Records from a dataset

□ □ □ □ □ □ □

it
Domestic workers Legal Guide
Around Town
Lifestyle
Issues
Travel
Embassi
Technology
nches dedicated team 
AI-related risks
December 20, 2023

□ □ □ □ □ □ □

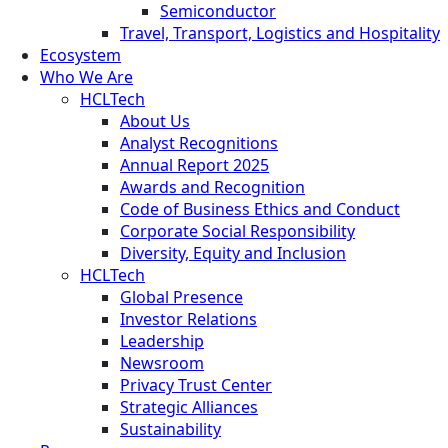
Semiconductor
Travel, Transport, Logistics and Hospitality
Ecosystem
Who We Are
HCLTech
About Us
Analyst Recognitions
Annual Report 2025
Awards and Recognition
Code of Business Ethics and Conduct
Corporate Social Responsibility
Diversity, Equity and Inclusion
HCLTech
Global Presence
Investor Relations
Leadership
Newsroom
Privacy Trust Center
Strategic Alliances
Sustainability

□ □ □ □ □ □ □

- **How to complete this task**: Reproduce, word for word and in full, only the lines above that start at the line with "Investor Relations" and run through the line with "Sustainability", both ends included.

- **Answer box**:
Investor Relations
Leadership
Newsroom
Privacy Trust Center
Strategic Alliances
Sustainability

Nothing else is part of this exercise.